Undirected GraphSAGE on the CORA citation network using StellarGraph and Neo4j

Run the master version of this notebook:

[1]:
# install StellarGraph if running on Google Colab
import sys
if 'google.colab' in sys.modules:
  %pip install -q stellargraph[demos]==1.0.0rc1
[2]:
# verify that we're using the correct version of StellarGraph for this notebook
import stellargraph as sg

try:
    sg.utils.validate_notebook_version("1.0.0rc1")
except AttributeError:
    raise ValueError(
        f"This notebook requires StellarGraph version 1.0.0rc1, but a different version {sg.__version__} is installed.  Please see <https://github.com/stellargraph/stellargraph/issues/1172>."
    ) from None
[3]:
import pandas as pd
import os

import stellargraph as sg
from stellargraph.connector.neo4j import Neo4JGraphSAGENodeGenerator
from stellargraph.layer import GraphSAGE

import numpy as np
from tensorflow.keras import layers, optimizers, losses, metrics, Model
from sklearn import preprocessing, feature_extraction, model_selection

import time
%matplotlib inline

Loading the CORA data from Neo4J

It is assumed that the cora dataset has already been loaded into Neo4J. This notebook demonstrates how to load cora dataset into Neo4J.

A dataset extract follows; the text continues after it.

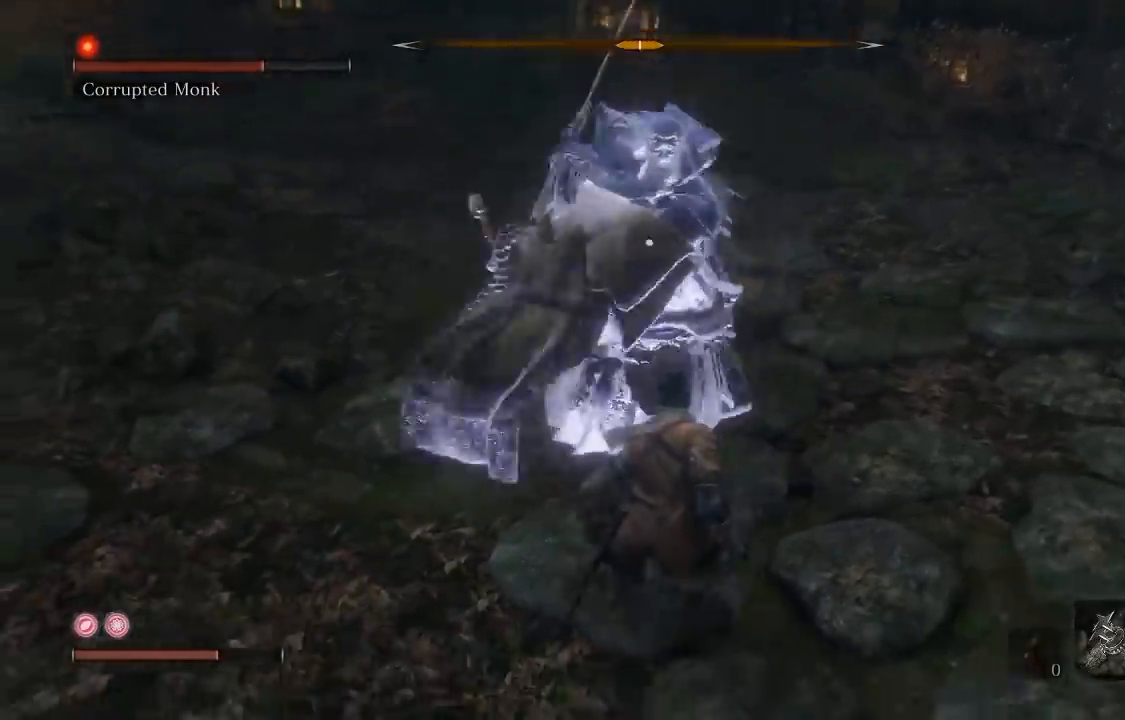
{"buttons": [], "left_stick": "down", "right_stick": "center", "events": [[83, "L1", "down"], [183, "L1", "up"]]}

It is still required to load the node features into memory. We use py2neo, which provides tools to connect to Neo4J databases from Python applications. py2neo documentation could be found here.

[4]:
import py2neo

default_host = os.environ.get("STELLARGRAPH_NEO4J_HOST")

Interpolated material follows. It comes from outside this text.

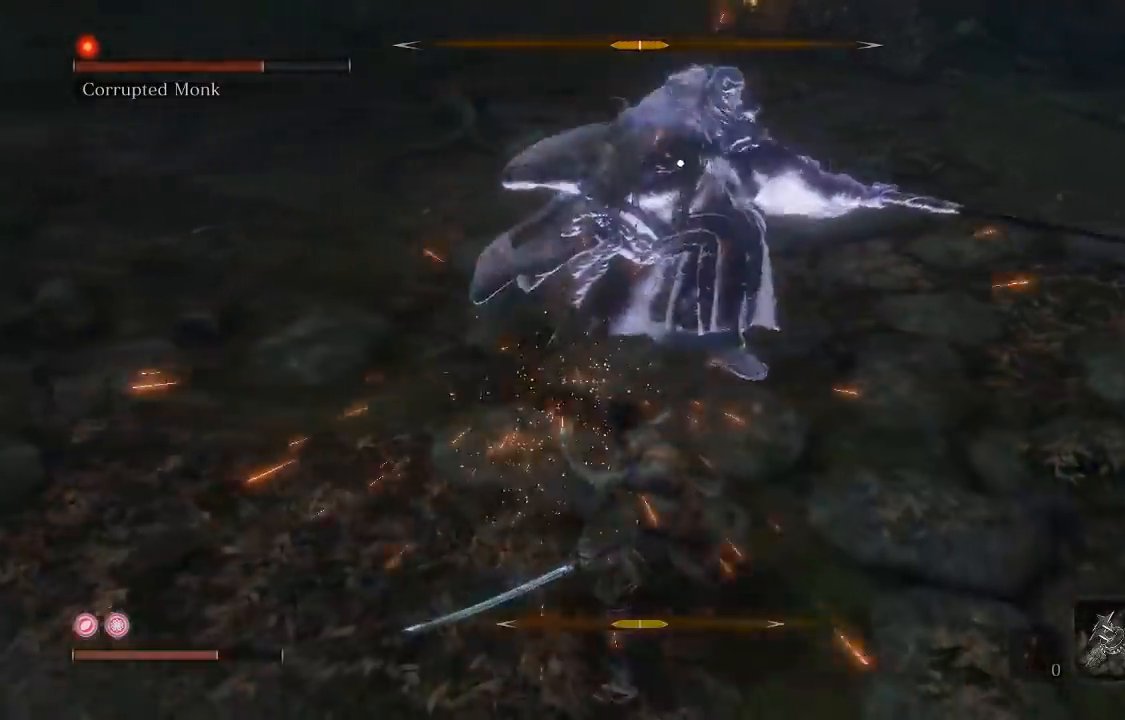
{"buttons": [], "left_stick": "down", "right_stick": "center", "events": []}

# Create the Neo4J Graph database object; the arguments can be edited to specify location and authentication
neo4j_graphdb = py2neo.Graph(host=default_host, port=None, user=None, password=None)
[5]:
def get_node_data_from_neo4j(neo4j_graphdb):
    fetch_node_query = "MATCH (node) RETURN id(node), properties(node)"
    # run the query
    node_records = neo4j_graphdb.run(fetch_node_query)
    # convert the node records into pandas dataframe
    return pd.DataFrame(node_records).rename(columns={0: "id", 1: "attr"})


start = time.time()
node_data = get_node_data_from_neo4j(neo4j_graphdb)
end = time.time()

print(f"{end - start:.2f} s: Loaded node data from neo4j database to memory")
3.07 s: Loaded node data from neo4j database to memory

Extract the node_features:

[6]:
node_data = node_data.set_index("id")
attribute_df = node_data["attr"].apply(pd.Series)
node_data = attribute_df.drop(labels=["ID"], axis=1)
node_features = pd.DataFrame(node_data["features"].values.tolist(), index=node_data.index)
node_data.head(5)
[6]:
features subject
id
0 [0, 0, 0, 0, 0, 0, 0, 0, 0, 0, 0, 0, 0, 0, 0, ... Neural_Networks
1 [0, 0, 0, 0, 0, 0, 0, 0, 0, 0, 0, 0, 1, 0, 0, ... Rule_Learning
2 [0, 0, 0, 0, 0, 0, 0, 0, 0, 0, 0, 0, 0, 0, 0, ... Reinforcement_Learning
3 [0, 0, 0, 0, 0, 0, 0, 0, 0, 0, 0, 0, 0, 0, 0, ... Reinforcement_Learning
4 [0, 0, 0, 0, 0, 0, 0, 0, 0, 0, 0, 0, 0, 0, 0, ... Probabilistic_Methods

We aim to train a graph-ML model that will predict the “subject” attribute on the nodes. These subjects are one of 7 categories:

[7]:
labels = np.array(node_data["subject"])
set(labels)
[7]:
{'Case_Based',
 'Genetic_Algorithms',
 'Neural_Networks',
 'Probabilistic_Methods',
 'Reinforcement_Learning',
 'Rule_Learning',
 'Theory'}

Splitting the data

For machine learning we want to take a subset of the nodes for training, and use the rest for testing. We’ll use scikit-learn again to do this.

[8]:
train_data, test_data = model_selection.train_test_split(
    node_data, train_size=0.1, test_size=None, stratify=node_data["subject"]
)

Converting to numeric arrays

For our categorical target, we will use one-hot vectors that will be fed into a soft-max Keras layer during training.

[9]:
target_encoding = feature_extraction.DictVectorizer(sparse=False)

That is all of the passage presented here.